--- ACTION ITEM ---
Extend the timeline of electronics and crop-breeding milestones with the entries that follow its last one.

--- PAGE TEXT ---
-----

1947—John Bardeen, Walter Brattain, and William Shockley of Bell Labs invent the transistor, an important innovation in the development of modern electronic devices like radios and computers.

1948—The United Nations releases its Universal Declaration of Human Rights, prohibiting slavery and the slave trade “in all its forms.”

1954—Texas Instruments develops the first transistor radio. Gordon Teal, who came from Bell Labs, and his team at Texas Instruments develop the first commercial silicon transistor.

1955—William Shockley leaves Bell Labs and forms Shockley Semiconductor Laboratory.

1956—Bardeen, Brattain, and Shockley win the Nobel Prize in physics for their semiconductor research leading to the point contact transistor.

1956—Mexico becomes self-sufficient in wheat production by growing more than forty new high-yield wheat strains developed in part by Norman Borlaug.

1957—Sony introduces the pocket-sized TR-63 transistor radio, creating the first consumer market for transistor radios.

1958—Jack Kilby and Robert Noyce develop the first integrated circuit at Texas Instruments.

1960—The world’s population reaches 3 billion, a growth of 50 percent in just over thirty years. Innovations in antibiotics and sanitation reduce infant mortality rates across the globe.

The International Rice Research Institute (IRRI) is founded with support from the Ford Foundation, the Rockefeller Foundation, and the government of the Philippines. The IRRI will go on to breed high-yield strains of rice that are less likely to get too heavy and fall over.

1963—Norman Borlaug begins testing high-yielding semi-dwarf wheat varieties in India and Pakistan with the help of Asian scientists who had observed the development of successful strains in Mexico. The Mexican wheat varieties perform exceptionally well.

1964–66—Globally, human beings consume on average 2,358 calories per capita per day.

1965—Gordon Moore, director of Research & Development at Fairchild Semiconductor, predicts that the number of transistors on an integrated circuit doubles approximately every two years, which will later serve as yardstick for the exponential growth of technology and called “Moore’s Law.”

1966—Annual rice production in the Philippines increases from 3.7 to 7.7 million tons in the next two decades after the introduction of rice strains developed by the International Rice Resource Institute. India adapts the new rice strains in 1966 as well, and rice yields in India triple from two tons per hectare in the 1960s to six tons per hectare in the mid-1990s.

1968—Robert Noyce and Gordon Moore leave Fairchild Semiconductor to found Intel.

-----

--- RECORD EXTRACTS ---

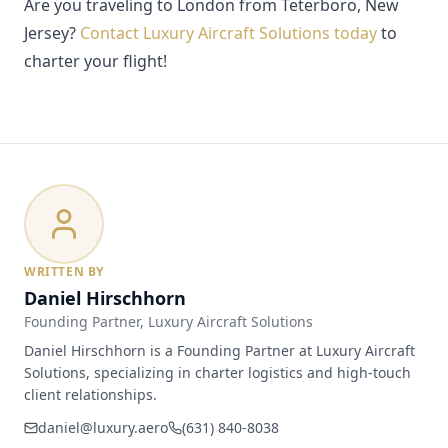
Are you traveling to London from Teterboro, New
Jersey?
Contact Luxury Aircraft Solutions today
to
charter your flight!
WRITTEN BY
Daniel Hirschhorn
Founding Partner
, Luxury Aircraft Solutions
Daniel Hirschhorn is a Founding Partner at Luxury Aircraft
Solutions, specializing in charter logistics and high-touch
client relationships.
daniel@luxury.aero
(631) 840-8038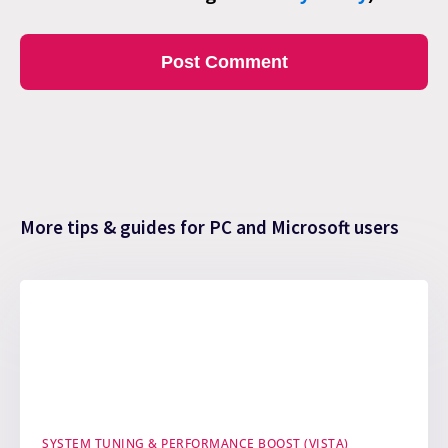
More tips & guides for PC and Microsoft users
SYSTEM TUNING & PERFORMANCE BOOST (VISTA)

-----

--- RESPONSE FOR THIS EXERCISE ---
1974—The world’s population adds another billion in only fourteen years. The growth rate has nearly doubled since the early 20th century.

1974–76—Globally, human beings consume on average 2,435 calories per capita per day, a 3 percent increase compared to 1964. In developing countries, humans consume on average 2,152 calories per capita per day, a 4.8 percent increase compared to 1964. In developed nations they consume 3,065 calories per capita per day, a 4 percent increase compared to 1964.

1987—The world’s population reaches 5 billion.

1990s—With the emergence of biotechnology, especially genetic engineering, the origins of innovation in agriculture have shifted from public institutions to the private sector. The ability to patent artificially constructed genes and genetically modified plants is now a great profit incentive for private companies.

1998—The Consumer Electronics Association estimates that there are 1.6 billion consumer electronic devices in the country.

1997–99—Globally, human beings consume on average 2,803 calories per capita per day, an 18.8 percent increase compared to 1964. In developing countries humans consume on average 2,681 calories per capita per day, a 30.5 percent increase compared to 1964. In developed nations they consume 3,380 calories per capita per day, a 14.7 percent increase compared to 1964.

1999—The world’s population reaches 6 billion.

By the end of the twentieth century, more than 98 percent of Americans own televisions, and more than 50 percent own cell phones. By the end of the following decade, more than 80 percent of Americans own cell phones and 75 percent of Americans own computers.

2013—The world’s population has surpassed 7 billion.